_YOUR TASK_
Print exactly the lines that run from the opening line of the material through the line with "[792,256,935,273] Body Acceleration", and nothing else, leaving out pictures.

_DATA LISTING_

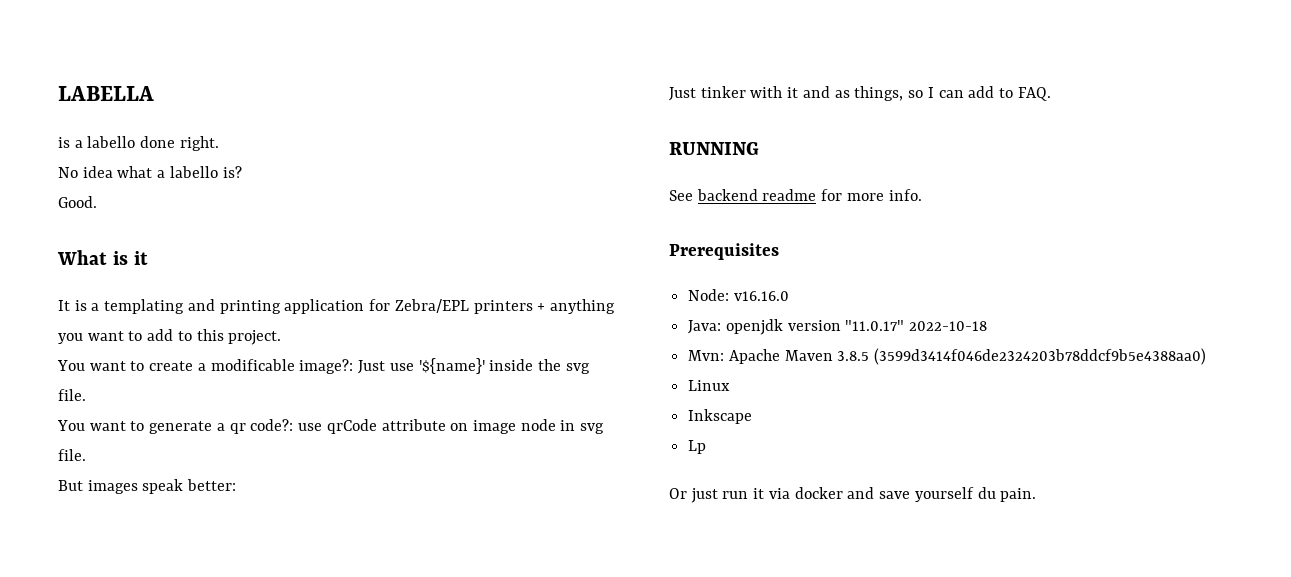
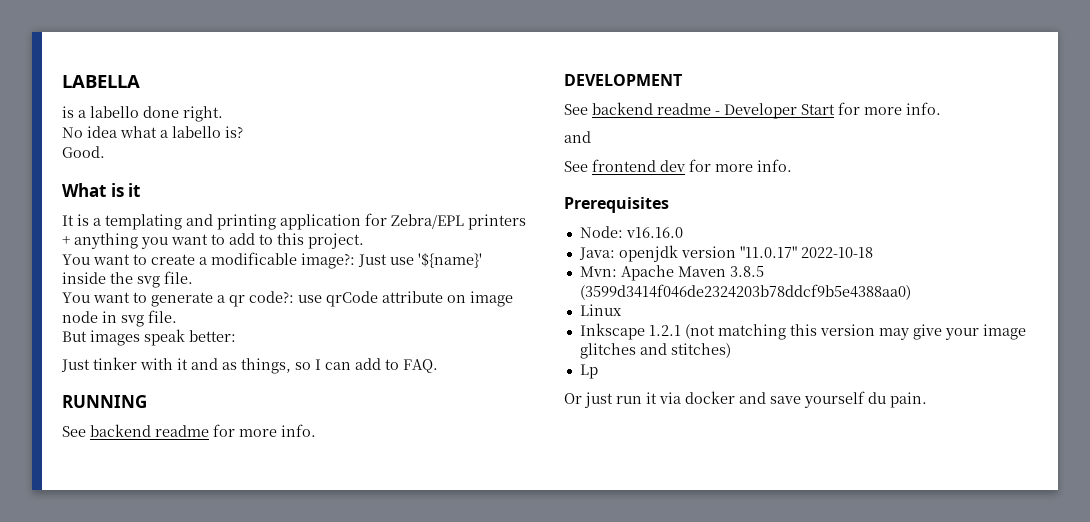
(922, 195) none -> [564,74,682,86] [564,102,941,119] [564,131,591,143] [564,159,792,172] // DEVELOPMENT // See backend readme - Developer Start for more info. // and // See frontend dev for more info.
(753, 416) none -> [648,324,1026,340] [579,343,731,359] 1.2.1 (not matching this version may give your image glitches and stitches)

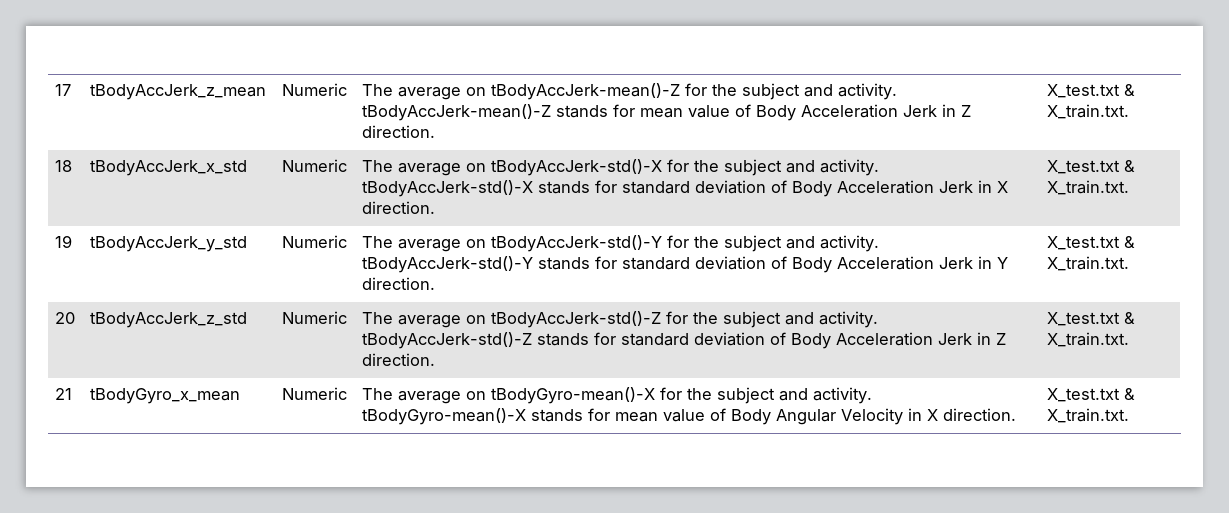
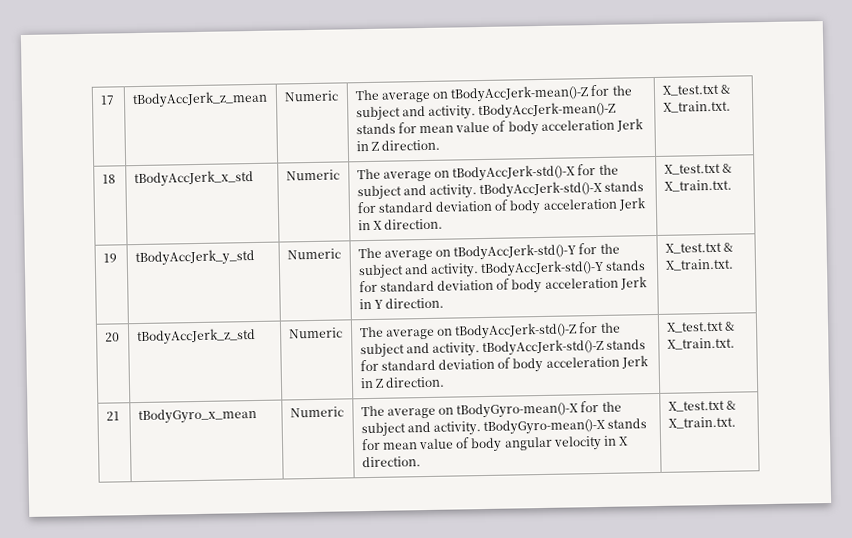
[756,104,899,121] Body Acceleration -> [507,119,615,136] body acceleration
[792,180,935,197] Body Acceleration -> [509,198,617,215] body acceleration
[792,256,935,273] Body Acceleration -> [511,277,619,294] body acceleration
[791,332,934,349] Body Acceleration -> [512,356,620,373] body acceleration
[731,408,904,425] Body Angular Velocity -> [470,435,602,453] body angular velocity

_SOLUTION TO THE EXERCISE_
(922, 195) none -> [564,74,682,86] [564,102,941,119] [564,131,591,143] [564,159,792,172] // DEVELOPMENT // See backend readme - Developer Start for more info. // and // See frontend dev for more info.
(753, 416) none -> [648,324,1026,340] [579,343,731,359] 1.2.1 (not matching this version may give your image glitches and stitches)

[756,104,899,121] Body Acceleration -> [507,119,615,136] body acceleration
[792,180,935,197] Body Acceleration -> [509,198,617,215] body acceleration
[792,256,935,273] Body Acceleration -> [511,277,619,294] body acceleration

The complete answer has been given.